Recorded data
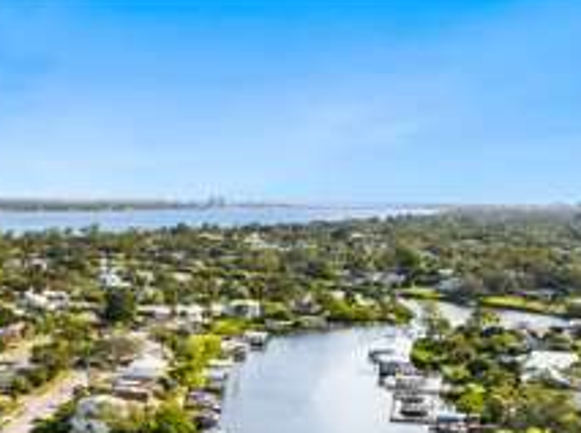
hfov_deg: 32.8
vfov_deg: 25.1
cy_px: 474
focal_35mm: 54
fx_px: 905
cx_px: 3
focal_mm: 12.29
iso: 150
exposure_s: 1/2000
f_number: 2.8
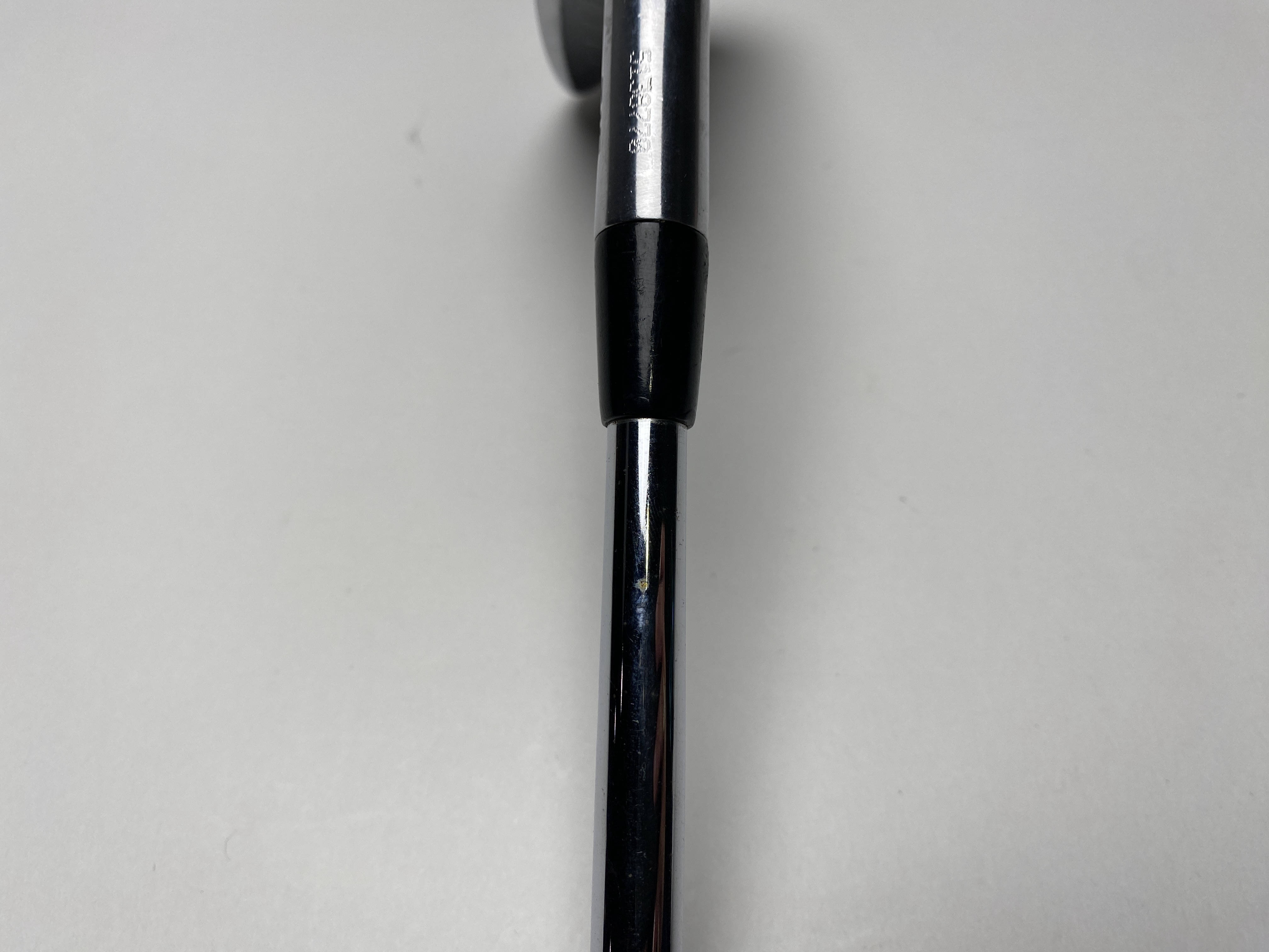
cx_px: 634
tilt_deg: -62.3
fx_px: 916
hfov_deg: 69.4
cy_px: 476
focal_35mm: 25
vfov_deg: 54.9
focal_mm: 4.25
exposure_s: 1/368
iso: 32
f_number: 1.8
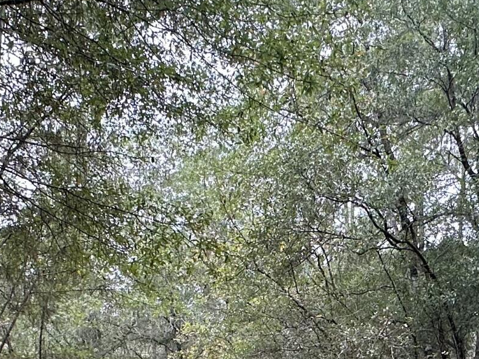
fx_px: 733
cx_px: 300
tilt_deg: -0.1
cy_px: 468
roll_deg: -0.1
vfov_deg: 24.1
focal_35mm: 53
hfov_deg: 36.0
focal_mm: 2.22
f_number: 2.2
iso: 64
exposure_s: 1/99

Your task
Leaving out every picture, copy exactly the lines from the one that contains "focal_mm: 4.25" through the end of the entries above.

Exercise response
focal_mm: 4.25
exposure_s: 1/368
iso: 32
f_number: 1.8
fx_px: 733
cx_px: 300
tilt_deg: -0.1
cy_px: 468
roll_deg: -0.1
vfov_deg: 24.1
focal_35mm: 53
hfov_deg: 36.0
focal_mm: 2.22
f_number: 2.2
iso: 64
exposure_s: 1/99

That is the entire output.